WHAT THIS TASK INVOLVES - Reproduce the material below with every "torso" replaced by "upper body" and everything else unchanged. Leave the pictures out of your answer.

INPUT -
• • • • • • •
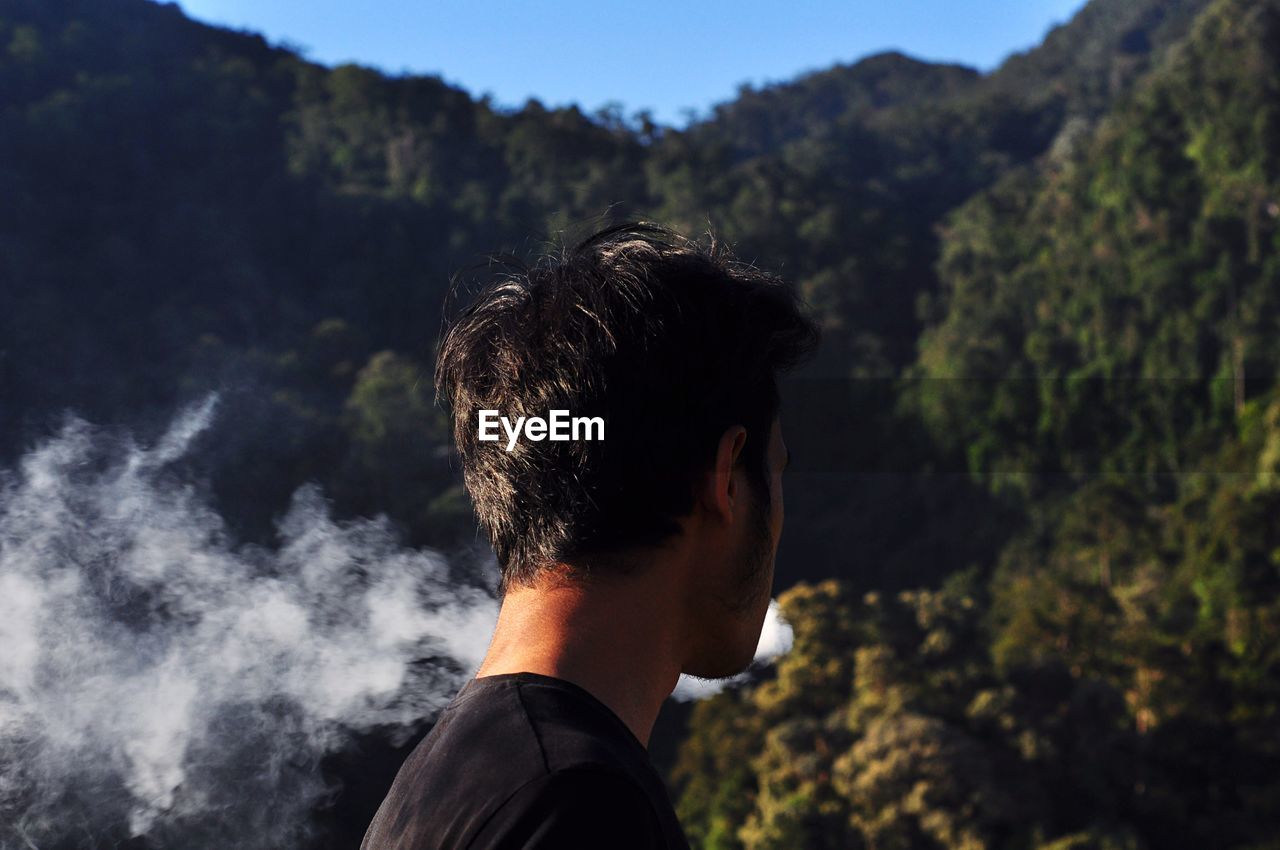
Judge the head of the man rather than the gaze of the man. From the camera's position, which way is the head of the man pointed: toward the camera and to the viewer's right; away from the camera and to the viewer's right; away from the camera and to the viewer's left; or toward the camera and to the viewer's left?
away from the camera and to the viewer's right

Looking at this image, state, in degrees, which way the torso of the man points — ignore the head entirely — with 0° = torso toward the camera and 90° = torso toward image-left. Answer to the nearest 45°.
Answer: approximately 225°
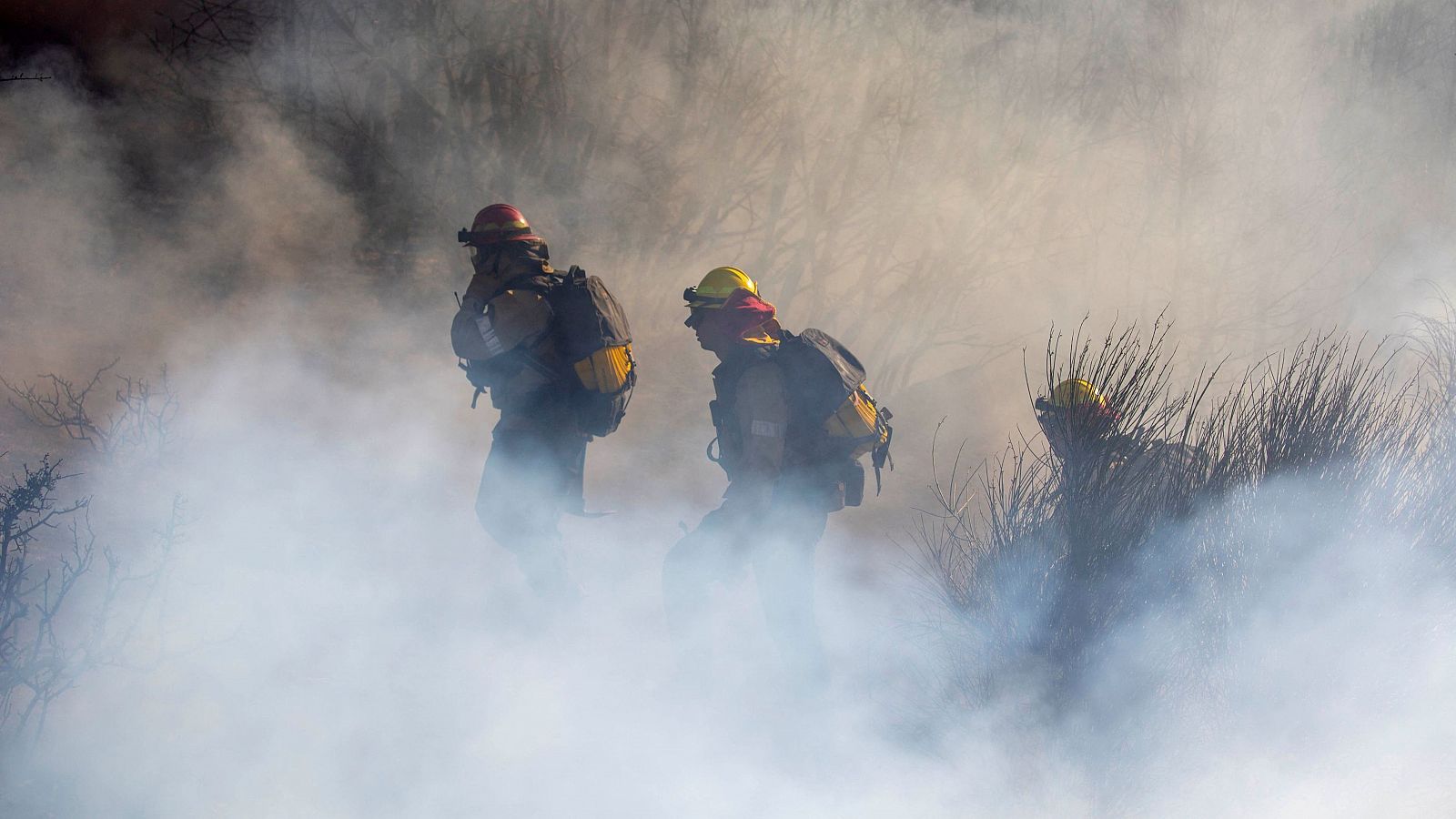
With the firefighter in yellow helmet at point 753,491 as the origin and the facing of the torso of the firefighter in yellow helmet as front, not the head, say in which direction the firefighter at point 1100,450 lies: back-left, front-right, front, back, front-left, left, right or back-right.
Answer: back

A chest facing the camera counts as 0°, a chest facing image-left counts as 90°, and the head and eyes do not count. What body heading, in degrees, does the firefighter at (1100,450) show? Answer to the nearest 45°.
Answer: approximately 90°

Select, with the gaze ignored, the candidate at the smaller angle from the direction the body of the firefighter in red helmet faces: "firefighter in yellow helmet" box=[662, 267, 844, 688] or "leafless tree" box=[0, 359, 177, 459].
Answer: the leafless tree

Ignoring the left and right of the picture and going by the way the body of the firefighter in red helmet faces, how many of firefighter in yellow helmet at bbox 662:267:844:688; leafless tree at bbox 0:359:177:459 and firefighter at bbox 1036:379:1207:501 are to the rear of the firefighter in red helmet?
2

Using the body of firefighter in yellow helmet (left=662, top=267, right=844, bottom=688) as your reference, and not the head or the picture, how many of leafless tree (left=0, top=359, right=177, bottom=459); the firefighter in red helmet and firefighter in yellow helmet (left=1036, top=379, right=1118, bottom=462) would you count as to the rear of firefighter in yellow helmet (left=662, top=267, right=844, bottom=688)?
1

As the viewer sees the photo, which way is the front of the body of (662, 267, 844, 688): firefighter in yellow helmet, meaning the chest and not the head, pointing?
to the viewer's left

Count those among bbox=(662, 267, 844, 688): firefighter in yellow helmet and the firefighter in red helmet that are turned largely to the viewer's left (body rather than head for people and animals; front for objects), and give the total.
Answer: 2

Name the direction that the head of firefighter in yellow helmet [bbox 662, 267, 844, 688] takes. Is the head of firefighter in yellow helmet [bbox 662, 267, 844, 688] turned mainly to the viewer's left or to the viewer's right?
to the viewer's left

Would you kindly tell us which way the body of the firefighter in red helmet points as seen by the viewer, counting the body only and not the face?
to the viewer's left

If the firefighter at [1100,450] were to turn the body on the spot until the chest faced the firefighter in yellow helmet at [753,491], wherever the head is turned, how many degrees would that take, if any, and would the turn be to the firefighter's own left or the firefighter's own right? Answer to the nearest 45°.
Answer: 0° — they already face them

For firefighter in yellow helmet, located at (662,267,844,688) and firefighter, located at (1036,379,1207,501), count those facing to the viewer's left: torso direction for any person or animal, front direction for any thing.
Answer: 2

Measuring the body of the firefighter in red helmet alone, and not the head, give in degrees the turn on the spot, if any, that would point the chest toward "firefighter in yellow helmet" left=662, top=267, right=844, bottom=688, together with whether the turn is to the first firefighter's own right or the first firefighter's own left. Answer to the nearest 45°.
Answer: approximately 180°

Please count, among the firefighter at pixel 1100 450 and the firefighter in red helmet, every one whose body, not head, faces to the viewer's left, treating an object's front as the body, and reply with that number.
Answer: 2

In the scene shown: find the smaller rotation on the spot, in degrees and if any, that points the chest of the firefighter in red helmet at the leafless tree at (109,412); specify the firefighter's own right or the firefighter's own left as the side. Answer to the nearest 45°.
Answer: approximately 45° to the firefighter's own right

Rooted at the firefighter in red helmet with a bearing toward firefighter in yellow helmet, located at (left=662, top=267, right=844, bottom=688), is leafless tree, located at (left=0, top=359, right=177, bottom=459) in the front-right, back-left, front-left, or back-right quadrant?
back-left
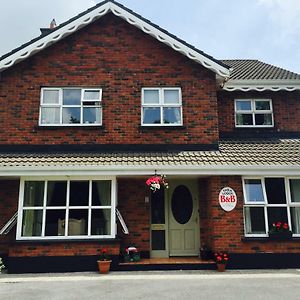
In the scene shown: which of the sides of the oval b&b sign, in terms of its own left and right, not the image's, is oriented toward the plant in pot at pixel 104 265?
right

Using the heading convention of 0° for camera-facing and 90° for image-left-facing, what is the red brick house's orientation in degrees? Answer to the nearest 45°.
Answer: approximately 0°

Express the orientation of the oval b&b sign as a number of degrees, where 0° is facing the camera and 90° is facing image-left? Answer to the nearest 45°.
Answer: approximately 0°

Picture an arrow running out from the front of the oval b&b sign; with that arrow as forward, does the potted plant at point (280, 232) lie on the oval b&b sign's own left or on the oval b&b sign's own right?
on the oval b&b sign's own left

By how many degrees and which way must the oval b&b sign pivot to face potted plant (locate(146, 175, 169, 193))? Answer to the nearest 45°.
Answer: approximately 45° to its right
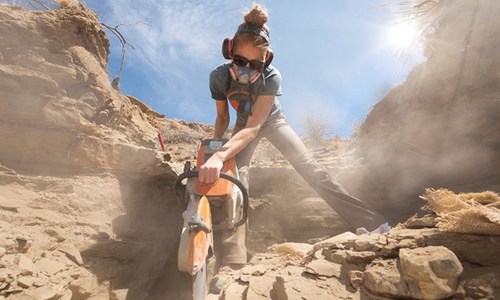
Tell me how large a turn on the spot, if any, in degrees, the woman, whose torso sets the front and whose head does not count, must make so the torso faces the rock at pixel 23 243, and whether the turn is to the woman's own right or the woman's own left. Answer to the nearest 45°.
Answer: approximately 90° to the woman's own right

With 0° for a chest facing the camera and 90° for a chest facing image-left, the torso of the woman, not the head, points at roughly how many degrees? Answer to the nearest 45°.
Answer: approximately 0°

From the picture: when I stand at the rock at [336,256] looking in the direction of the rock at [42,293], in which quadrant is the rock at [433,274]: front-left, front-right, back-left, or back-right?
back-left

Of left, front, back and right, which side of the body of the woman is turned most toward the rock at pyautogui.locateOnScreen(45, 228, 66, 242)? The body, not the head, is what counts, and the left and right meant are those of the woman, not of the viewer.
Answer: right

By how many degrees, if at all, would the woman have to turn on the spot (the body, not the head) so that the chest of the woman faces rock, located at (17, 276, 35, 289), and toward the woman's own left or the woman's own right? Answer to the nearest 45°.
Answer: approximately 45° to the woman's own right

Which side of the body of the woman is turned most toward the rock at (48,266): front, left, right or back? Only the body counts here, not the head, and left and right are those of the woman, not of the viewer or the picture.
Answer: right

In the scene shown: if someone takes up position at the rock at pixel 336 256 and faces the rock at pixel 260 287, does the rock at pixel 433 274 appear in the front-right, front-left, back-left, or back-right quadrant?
• • • • • • •
ANSWER TO THE PROBLEM -
Judge the head of the man rather than the gaze of the man. From the camera's position, which way is the head of the man pointed: toward the camera and to the viewer's right; away from the camera and to the viewer's right; away from the camera and to the viewer's left; or toward the camera and to the viewer's left?
away from the camera and to the viewer's right

Looking at this image, state, in degrees, which way the upper body of the man points — ignore the head entirely — with 0° = upper body toward the camera and 90° = upper body toward image-left. Answer to the nearest 45°.
Answer: approximately 225°
With the firefighter in yellow helmet at point 753,491 as the origin and the facing of the upper body of the firefighter in yellow helmet as front, not the head, say in which direction the firefighter at point 1100,450 lies: back-left, front-right, front, back, front-left, left, right or back-right.
Answer: back

A chest facing the camera counts as 0°, a chest facing image-left counts as 90°, and the head and eyes do not count. What body heading, in degrees, does the firefighter at (1100,450) show? Answer to the nearest 45°.
Answer: approximately 90°

Select, with the gaze ignored, the candidate at the smaller angle from the direction the body of the firefighter in red helmet faces: "firefighter in yellow helmet" box=[662, 267, 844, 688] or "leafless tree" box=[0, 359, 177, 459].
Answer: the leafless tree

Ignoring the left and right of the picture and going by the way the body of the firefighter in red helmet faces, how many of firefighter in yellow helmet at bbox 662:267:844:688; leafless tree at bbox 0:359:177:459 and firefighter at bbox 1036:379:1207:501 are to the rear of the firefighter in red helmet?
2

Using the body of firefighter in yellow helmet (left=662, top=267, right=844, bottom=688) as your reference, and not the head or the picture, how many of leafless tree (left=0, top=359, right=177, bottom=459); the firefighter in red helmet and firefighter in yellow helmet (left=1036, top=379, right=1118, bottom=462) would you count as to the rear of firefighter in yellow helmet (left=662, top=267, right=844, bottom=688)?
1

As the viewer sees the photo, which way is the front of the body of (662, 267, 844, 688): firefighter in yellow helmet, meaning the chest and not the head, pointing?
to the viewer's left

Count those among bbox=(662, 267, 844, 688): firefighter in yellow helmet and the firefighter in red helmet that are turned largely to the viewer's left (body rather than head for people and animals; front for objects), and give the total.
Answer: 2

Name the direction that the head of firefighter in yellow helmet [bbox 662, 267, 844, 688] takes. Is the head of firefighter in yellow helmet [bbox 662, 267, 844, 688] turned mainly to the viewer's left or to the viewer's right?
to the viewer's left

Would you kindly tell us which way the body of the firefighter in red helmet points as seen by the viewer, counting the body only and not the face?
to the viewer's left

If the firefighter at [1100,450] were to turn the body on the spot until the chest faced the firefighter in yellow helmet at [753,491], wherever the head is turned, how many degrees would that take, if any, and would the turn be to the firefighter's own left or the firefighter's own right? Answer to the nearest 45°.
Answer: 0° — they already face them

For firefighter in yellow helmet, located at (662,267,844,688) and firefighter, located at (1036,379,1207,501), count those facing to the viewer's left: upper body direction for any person or animal, front direction for any thing.
Answer: 2

Measuring the body of the firefighter in red helmet alone, and not the head, give in degrees the turn on the spot, if any, that would point the chest toward "firefighter in yellow helmet" left=662, top=267, right=844, bottom=688, together with whether the turn is to the first firefighter's own right or the first firefighter's own left. Answer to the nearest 45°.
Answer: approximately 180°

Please count, among the firefighter at pixel 1100 450 and the firefighter in red helmet, every one whose body, not head, faces to the viewer's left, treating an object's front as the body, and reply with that number.
Answer: 2

In the scene shown: find the smaller rotation on the spot, in degrees and if any, that points the chest of the firefighter in red helmet at the leafless tree at (109,412); specify the firefighter's own right or the firefighter's own left as the side. Answer to the nearest 45°.
Answer: approximately 45° to the firefighter's own right

Rooted at the firefighter in red helmet with a bearing toward firefighter in yellow helmet, located at (left=662, top=267, right=844, bottom=688), is leafless tree, located at (left=0, top=359, right=177, bottom=459) in the front-right, back-left, front-left, or back-right quadrant?
back-left
In the scene shown: which of the sides of the oval b&b sign, in terms of its own left and right, not the image's, is oriented toward the plant in pot at pixel 104 265?
right

Using the heading convention of 0° for camera-facing and 90° for image-left-facing, what is the red brick house's orientation in degrees? Answer to the nearest 45°.
Answer: approximately 0°

Express the orientation of the oval b&b sign as a number of degrees, where 0° is facing the camera and 90° is facing image-left? Answer to the nearest 45°.
Answer: approximately 0°

Picture an arrow running out from the front of the oval b&b sign; with that arrow as forward, does the potted plant at point (280, 232) lie on the oval b&b sign's own left or on the oval b&b sign's own right?
on the oval b&b sign's own left

By how many degrees and which way must the oval b&b sign pivot to face potted plant (locate(146, 175, 169, 193))? Answer to the nearest 45°.
Answer: approximately 45° to its right
Tell me how large a turn on the spot, if any, in degrees, the woman, whose upper body sets the front and whose head does not count, must make so the upper body faces the rock at pixel 23 243, and whether the turn is to the woman's own right or the woman's own left. Answer to the nearest 45°.
Answer: approximately 90° to the woman's own right

With 0° for a chest facing the camera and 90° for a chest facing image-left, the upper body of the woman, not the head, points at roughly how many degrees? Answer to the nearest 45°.
Answer: approximately 0°

From the picture: when I stand at the rock at [336,256] looking in the direction of the rock at [42,293], in which quadrant is the rock at [433,274]: front-left, front-right, back-left, or back-right?
back-left

Of left, front, back and right, which side of the body of the woman is turned most toward the rock at pyautogui.locateOnScreen(45, 228, 66, 242)? The body, not the head, is what counts, and the left and right meant are those of the woman, not of the viewer.
Answer: right

By how many degrees, if at all, would the woman have to turn on the spot (the body, not the head) so that the chest of the woman faces rock, located at (17, 276, 35, 289), and toward the woman's own left or the woman's own right? Answer to the nearest 45°.
Answer: approximately 45° to the woman's own right

Which side of the body of the woman is turned most toward the rock at (48,266): front, left, right or back? Only the body counts here, not the head, and left and right are those of the woman, not of the viewer or the picture.
Answer: right

In the scene shown: if someone takes up position at the rock at pixel 336 256 and faces the rock at pixel 260 287, does the rock at pixel 433 274 appear in the front-right, front-left, back-left, or back-right quadrant?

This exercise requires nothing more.